The longtime Moraga couple (Kathy and husband, Stan) were introduced to Chile and its culture when they befriended several "expats" during the 1970s. "We knew very little of Chile before we met them," Kathy Ferber said, "but they encouraged us to visit their homeland." The couple made several trips and fell in love with the country's Atacama Desert, its copper mines, the Patagonia region, the Lake District and Pacific beaches and most of all, its people.
Stan Ferber wasn't taking this trip, but encouraged his wife to go, entrusting her welfare to their Chilean friends. After six years of adult education Spanish classes and three previous visits, Kathy Ferber was ready for a full immersion experience.
On Oct. 13 she flew to Santiago; starting class the next day. She commuted via subway from her lodgings in the Las Condes district to Escuela Bella Vista. After a week Ferber began "to think in Spanish and feel more like a local." On Oct. 18, she took an afternoon trip to the home of poet Pablo Neruda, an outspoken opponent of dictator Augusto Pinochet. Ferber then walked to her usual metro stop, but found it closed and surrounded by Carabineros (police) in riot gear.
"Que paso?" she inquired. What was happening? She was told high school students protesting subway fare increases had set fires and metro stations were closed throughout the city. She walked seven miles back to the hotel.
"The `manifestaciones' (protests) had just begun," she said. In class, Ferber learned the protests, while purportedly over fare hikes, were really the final straw after 30 years of government failings. "The list of grievances was a long one," she said, amounting to disparities between the haves and have-nots. As the list grew the protests became more violent, and President Sebastian Pinera's televised "we are at war" comment didn't help.
Demonstrations, fires and looting continued, and despite being assured her hotel was in a "safe" area, protests began nearby. Ferber fell asleep nightly to the sounds of the "casseroles" (demonstrators banging pots and pans). "Ear plugs helped," she said. An 8 p.m. to 6 a.m. curfew left her "a prisoner" in the hotel overnight. With metro closed and buses jammed, Ferber resorted to daytime travel by private auto. "Uber is illegal in Chile, however, it still operates.
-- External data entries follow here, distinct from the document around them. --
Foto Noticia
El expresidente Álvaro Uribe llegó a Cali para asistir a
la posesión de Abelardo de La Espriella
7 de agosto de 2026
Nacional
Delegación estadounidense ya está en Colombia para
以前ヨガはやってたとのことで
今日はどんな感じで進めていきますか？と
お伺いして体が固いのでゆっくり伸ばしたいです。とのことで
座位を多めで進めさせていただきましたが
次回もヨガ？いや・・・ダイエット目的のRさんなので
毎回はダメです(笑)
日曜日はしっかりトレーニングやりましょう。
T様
I learned a lot from my wonderful drivers," said Ferber as she commuted to class speaking "survival Spanish."
"My school was a wonderful respite from the increasingly nerve-wracking demonstrations," Ferber said. Instructors taught history alongside the language. "We were given a tremendous education . (and learned) unrest had been building and demonstrations (were) inevitable - it's not 30 pesos, it's 30 years," she said. Ferber said many of the school's younger students defied the curfew and ventured into the thick of things, and suffered from tear gas exposure. Ferber knew better after the 1960 Berkeley protests.
Ferber continuously assured her worried husband and other family members she was safe, but conceded, "I'm not quite sure they believed me." The U.S. Embassy warned her to avoid demonstration sites, always carry ID and keep a low profile. As a tall, fair-haired "gringa," the latter proved most difficult. On Oct. 25 Ferber watched as 1.5 million converged on the city center. While largely a peaceful protest it was obvious "the city was still under siege."
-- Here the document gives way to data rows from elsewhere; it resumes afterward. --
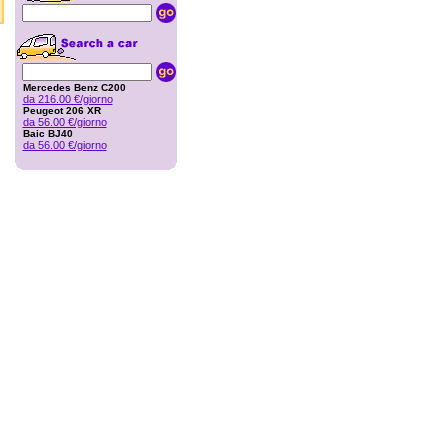
Mercedes Benz C200
da 216.00 €/giorno
Peugeot 206 XR
da 56.00 €/giorno
Baic BJ40
da 56.00 €/giorno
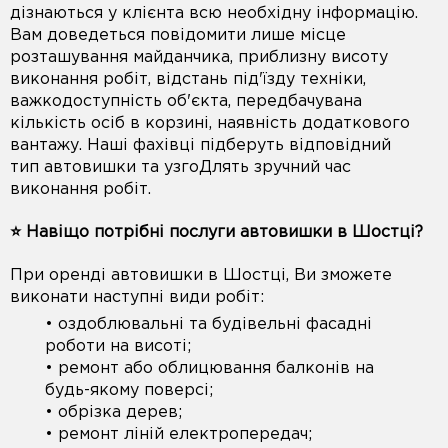
дізнаються у клієнта всю необхідну інформацію.
Вам доведеться повідомити лише місце
розташування майданчика, приблизну висоту
виконання робіт, відстань під'їзду техніки,
важкодоступність об'єкта, передбачувана
кількість осіб в корзині, наявність додаткового
вантажу. Наші фахівці підберуть відповідний
тип автовишки та узгоДлять зручний час
виконання робіт.
⭐️ Навіщо потрібні послуги автовишки в Шостці?
При оренді автовишки в Шостці, Ви зможете
виконати наступні види робіт:
• оздоблювальні та будівельні фасадні
роботи на висоті;
• ремонт або облицювання балконів на
будь-якому поверсі;
• обрізка дерев;
• ремонт ліній електропередач;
"I had graduated from my Spanish program," Ferber said, but "travel to the airport was questionable."
Three weeks into her stay Ferber took a shopping trip and encountered more protestors, police and tear gas and a State Department alert saying demonstrators were headed toward the U.S. Embassy. Ferber called local friends; they advised her to "get out if you can."
"I called the airline . packed in 15 minutes and somehow found a cab driver willing to drive to the airport," she said. Gone was the Chilean custom of lingering goodbyes with hugs and kisses. After boarding the jet, she was offered a glass of wine. "I took it gladly, then burst into tears.
"I had come to study Spanish and enjoy a wedding," she said. "I left, more `world citizen' than gringa."

Kathy Ferber, left, with Profesora Lidia and her class at Escuela Bella Vista ... before the demonstrations began.
A little escape from all the protests in the beautiful Colchagua Valley for some wine tasting.